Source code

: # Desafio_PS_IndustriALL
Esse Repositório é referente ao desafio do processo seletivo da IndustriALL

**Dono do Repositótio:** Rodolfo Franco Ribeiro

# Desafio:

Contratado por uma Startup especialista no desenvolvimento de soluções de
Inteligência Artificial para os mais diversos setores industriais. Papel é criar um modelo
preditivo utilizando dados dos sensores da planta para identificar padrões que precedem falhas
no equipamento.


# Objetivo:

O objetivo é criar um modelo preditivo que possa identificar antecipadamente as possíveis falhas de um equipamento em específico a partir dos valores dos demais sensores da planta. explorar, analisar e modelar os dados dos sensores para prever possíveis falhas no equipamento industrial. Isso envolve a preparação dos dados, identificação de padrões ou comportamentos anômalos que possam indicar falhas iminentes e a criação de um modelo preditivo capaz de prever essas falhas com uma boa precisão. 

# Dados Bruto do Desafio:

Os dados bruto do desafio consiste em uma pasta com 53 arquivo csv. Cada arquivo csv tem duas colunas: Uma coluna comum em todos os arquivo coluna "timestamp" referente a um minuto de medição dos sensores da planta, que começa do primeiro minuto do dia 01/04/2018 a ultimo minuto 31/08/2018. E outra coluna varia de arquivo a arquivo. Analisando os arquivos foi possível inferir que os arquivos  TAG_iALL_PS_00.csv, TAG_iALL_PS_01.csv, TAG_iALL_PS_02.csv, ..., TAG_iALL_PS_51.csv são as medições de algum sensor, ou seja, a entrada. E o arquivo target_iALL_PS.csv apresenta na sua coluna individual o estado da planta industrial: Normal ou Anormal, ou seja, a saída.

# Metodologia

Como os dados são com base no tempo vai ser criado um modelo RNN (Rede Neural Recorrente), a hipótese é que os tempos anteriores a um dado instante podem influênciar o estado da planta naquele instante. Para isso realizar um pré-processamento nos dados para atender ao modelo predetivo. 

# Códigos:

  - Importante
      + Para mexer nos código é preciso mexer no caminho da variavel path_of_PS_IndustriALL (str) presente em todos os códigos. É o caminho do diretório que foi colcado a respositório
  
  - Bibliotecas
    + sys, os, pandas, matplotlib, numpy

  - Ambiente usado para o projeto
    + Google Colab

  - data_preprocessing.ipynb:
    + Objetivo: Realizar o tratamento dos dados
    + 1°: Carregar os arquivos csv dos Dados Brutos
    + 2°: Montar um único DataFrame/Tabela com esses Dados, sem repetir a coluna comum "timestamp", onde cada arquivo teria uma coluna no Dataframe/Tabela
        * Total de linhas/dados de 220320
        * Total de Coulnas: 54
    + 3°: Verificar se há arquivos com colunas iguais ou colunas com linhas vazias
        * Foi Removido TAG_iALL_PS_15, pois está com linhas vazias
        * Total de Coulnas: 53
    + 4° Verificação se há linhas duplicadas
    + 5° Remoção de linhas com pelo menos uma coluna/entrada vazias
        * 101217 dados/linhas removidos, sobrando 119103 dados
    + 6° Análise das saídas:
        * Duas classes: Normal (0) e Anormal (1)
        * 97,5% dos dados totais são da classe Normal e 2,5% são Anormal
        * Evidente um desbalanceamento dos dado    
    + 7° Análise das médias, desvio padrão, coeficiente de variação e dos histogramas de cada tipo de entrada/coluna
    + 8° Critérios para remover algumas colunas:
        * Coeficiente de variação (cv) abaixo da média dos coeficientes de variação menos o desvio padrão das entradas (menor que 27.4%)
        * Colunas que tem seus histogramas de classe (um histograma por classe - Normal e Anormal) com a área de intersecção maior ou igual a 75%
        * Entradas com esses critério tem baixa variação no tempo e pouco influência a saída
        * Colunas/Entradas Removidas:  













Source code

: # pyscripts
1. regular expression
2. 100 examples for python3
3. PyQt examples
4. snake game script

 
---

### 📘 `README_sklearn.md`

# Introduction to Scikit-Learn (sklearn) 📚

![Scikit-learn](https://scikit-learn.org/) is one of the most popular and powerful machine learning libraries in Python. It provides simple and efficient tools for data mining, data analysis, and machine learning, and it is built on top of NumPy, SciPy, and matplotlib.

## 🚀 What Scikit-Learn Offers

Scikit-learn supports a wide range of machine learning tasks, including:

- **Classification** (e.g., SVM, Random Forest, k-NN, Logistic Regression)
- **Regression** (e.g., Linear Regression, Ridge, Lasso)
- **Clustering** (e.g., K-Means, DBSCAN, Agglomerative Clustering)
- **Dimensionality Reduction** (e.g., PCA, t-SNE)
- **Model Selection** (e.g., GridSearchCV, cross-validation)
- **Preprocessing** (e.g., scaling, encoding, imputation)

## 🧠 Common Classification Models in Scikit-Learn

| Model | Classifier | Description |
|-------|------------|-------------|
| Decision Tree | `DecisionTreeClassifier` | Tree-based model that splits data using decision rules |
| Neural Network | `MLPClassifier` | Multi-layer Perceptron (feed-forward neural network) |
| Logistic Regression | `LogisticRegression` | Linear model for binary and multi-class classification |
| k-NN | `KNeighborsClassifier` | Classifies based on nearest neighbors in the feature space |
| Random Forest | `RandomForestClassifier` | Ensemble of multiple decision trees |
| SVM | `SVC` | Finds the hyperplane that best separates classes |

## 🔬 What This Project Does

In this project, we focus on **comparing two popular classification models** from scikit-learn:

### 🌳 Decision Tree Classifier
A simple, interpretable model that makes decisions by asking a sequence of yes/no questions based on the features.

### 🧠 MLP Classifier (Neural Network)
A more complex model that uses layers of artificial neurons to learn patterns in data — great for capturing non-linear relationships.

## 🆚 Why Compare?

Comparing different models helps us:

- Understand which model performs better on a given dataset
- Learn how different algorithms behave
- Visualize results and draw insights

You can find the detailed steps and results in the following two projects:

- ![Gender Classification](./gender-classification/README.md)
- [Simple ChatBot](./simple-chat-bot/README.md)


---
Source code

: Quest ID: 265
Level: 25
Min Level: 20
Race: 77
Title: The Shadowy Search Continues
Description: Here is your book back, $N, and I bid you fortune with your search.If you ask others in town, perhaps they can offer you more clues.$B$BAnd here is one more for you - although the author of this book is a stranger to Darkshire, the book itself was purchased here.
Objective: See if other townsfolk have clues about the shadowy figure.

——————

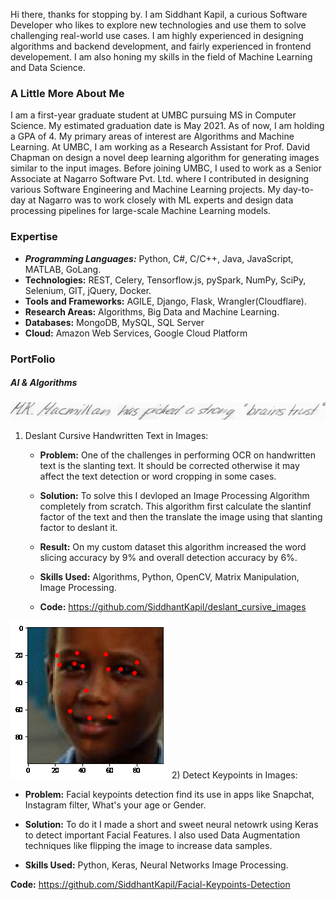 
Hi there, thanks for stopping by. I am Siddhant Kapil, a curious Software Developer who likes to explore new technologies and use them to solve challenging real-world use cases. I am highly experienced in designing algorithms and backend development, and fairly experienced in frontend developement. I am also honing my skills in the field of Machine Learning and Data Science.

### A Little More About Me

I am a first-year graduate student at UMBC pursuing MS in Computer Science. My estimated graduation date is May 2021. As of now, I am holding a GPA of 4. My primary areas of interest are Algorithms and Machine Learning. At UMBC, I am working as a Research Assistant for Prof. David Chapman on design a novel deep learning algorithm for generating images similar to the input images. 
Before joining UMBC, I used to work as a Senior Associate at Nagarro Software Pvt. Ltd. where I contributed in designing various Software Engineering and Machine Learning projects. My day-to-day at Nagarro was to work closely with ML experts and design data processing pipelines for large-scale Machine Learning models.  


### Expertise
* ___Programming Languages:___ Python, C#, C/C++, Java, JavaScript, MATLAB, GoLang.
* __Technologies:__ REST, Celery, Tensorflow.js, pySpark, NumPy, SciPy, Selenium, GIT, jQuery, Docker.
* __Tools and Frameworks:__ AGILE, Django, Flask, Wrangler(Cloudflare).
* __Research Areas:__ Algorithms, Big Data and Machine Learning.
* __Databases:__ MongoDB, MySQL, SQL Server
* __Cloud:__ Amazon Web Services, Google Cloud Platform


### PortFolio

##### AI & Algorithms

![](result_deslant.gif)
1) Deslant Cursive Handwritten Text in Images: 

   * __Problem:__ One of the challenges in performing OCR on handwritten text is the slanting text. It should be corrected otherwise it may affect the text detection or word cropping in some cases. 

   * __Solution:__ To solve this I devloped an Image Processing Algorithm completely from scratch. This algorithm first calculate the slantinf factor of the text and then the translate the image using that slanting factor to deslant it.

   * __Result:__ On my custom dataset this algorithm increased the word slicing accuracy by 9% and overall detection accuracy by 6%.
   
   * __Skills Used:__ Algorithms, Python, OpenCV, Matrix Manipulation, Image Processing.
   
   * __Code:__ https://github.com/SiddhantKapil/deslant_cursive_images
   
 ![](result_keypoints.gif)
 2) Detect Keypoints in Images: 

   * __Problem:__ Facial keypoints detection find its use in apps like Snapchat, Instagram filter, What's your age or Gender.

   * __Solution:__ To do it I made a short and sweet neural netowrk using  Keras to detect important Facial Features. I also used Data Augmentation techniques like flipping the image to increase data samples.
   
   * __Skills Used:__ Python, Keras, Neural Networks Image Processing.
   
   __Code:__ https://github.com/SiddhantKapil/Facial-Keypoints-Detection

——————

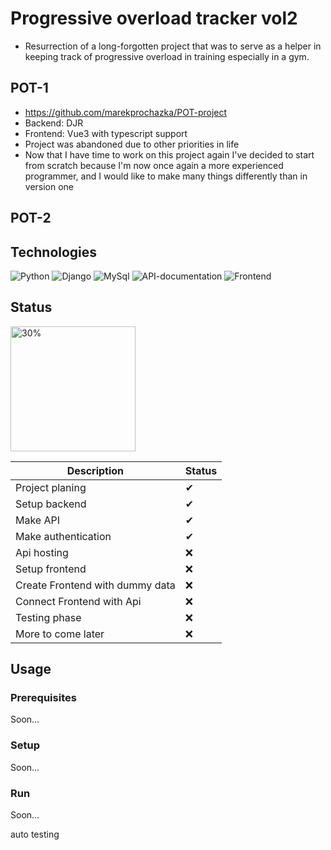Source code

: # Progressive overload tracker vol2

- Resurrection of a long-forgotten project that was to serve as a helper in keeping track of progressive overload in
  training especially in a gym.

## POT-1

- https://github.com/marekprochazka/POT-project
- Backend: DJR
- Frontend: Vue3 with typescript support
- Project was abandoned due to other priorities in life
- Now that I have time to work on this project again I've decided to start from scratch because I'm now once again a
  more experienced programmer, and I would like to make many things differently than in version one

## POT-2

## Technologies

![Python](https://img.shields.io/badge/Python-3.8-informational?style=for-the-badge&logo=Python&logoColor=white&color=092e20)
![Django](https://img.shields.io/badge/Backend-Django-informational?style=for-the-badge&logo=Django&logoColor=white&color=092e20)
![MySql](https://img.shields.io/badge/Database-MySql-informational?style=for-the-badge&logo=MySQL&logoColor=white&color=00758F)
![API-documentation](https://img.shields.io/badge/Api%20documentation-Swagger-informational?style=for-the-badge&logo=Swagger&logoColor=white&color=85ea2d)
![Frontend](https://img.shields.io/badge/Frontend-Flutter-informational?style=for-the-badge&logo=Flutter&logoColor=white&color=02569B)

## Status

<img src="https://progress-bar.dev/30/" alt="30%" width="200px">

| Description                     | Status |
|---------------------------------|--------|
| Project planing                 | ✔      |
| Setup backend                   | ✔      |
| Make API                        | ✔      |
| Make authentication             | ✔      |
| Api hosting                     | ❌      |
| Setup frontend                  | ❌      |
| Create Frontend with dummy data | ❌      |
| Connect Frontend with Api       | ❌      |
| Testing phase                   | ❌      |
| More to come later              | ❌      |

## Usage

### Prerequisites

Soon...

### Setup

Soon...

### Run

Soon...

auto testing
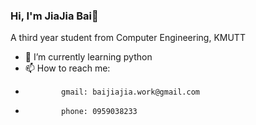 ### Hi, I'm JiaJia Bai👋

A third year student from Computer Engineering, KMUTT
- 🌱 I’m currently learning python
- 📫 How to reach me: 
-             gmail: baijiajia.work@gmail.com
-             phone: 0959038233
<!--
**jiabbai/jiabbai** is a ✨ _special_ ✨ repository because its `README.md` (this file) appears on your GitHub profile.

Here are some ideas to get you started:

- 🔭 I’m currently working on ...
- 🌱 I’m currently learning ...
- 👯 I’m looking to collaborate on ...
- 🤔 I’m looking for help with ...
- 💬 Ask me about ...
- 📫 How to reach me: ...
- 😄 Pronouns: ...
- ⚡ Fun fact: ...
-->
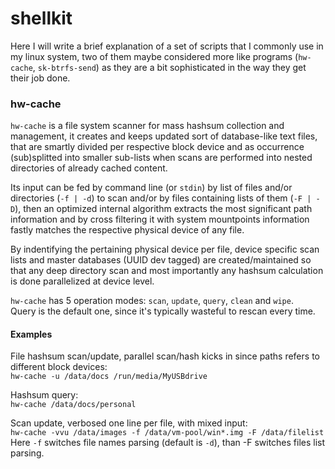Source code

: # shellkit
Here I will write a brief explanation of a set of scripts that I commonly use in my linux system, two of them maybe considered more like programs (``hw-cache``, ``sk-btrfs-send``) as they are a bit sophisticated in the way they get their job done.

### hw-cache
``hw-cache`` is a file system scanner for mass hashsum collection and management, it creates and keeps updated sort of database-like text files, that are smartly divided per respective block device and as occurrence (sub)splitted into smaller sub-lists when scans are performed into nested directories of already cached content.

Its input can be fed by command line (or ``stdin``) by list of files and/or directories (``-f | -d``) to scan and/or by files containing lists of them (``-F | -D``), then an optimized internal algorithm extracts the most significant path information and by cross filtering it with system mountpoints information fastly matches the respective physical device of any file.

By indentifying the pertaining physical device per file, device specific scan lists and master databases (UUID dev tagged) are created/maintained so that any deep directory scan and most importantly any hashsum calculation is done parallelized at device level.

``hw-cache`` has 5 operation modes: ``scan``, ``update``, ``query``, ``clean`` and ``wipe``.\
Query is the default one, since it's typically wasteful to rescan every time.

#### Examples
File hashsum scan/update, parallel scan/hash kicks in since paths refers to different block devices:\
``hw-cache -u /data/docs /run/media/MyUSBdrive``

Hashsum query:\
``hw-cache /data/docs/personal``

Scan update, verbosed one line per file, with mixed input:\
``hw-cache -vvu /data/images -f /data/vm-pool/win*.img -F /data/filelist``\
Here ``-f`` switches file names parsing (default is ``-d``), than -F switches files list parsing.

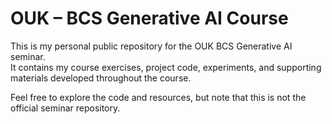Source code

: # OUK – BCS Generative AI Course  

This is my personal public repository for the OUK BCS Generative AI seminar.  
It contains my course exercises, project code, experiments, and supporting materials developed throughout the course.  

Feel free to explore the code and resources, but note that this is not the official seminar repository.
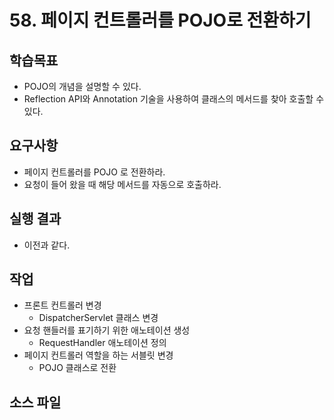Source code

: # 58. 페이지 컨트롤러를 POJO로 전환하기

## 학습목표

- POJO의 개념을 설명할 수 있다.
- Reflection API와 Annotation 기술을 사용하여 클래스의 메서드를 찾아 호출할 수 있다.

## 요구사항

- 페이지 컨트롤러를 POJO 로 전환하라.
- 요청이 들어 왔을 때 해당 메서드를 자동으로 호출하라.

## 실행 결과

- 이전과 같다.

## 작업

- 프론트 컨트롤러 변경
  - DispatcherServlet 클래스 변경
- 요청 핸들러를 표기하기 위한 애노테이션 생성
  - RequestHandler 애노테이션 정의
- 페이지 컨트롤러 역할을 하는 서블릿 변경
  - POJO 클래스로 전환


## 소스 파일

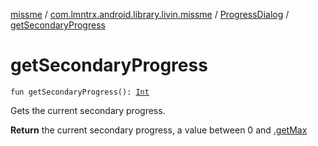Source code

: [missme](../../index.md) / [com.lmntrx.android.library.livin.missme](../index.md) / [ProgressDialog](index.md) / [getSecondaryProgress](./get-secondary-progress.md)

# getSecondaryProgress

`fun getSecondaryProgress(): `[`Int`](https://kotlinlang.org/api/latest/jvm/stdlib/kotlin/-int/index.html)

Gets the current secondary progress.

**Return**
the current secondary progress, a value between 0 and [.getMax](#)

——————

WHAT YOU ARE ASKED TO DO >>
Copy the stretch of the data above from the line containing "Classifier | Description |" through the line containing "feature space |", keeping every character exactly as it appears.

EXERCISE RESPONSE >>
| Model | Classifier | Description |
|-------|------------|-------------|
| Decision Tree | `DecisionTreeClassifier` | Tree-based model that splits data using decision rules |
| Neural Network | `MLPClassifier` | Multi-layer Perceptron (feed-forward neural network) |
| Logistic Regression | `LogisticRegression` | Linear model for binary and multi-class classification |
| k-NN | `KNeighborsClassifier` | Classifies based on nearest neighbors in the feature space |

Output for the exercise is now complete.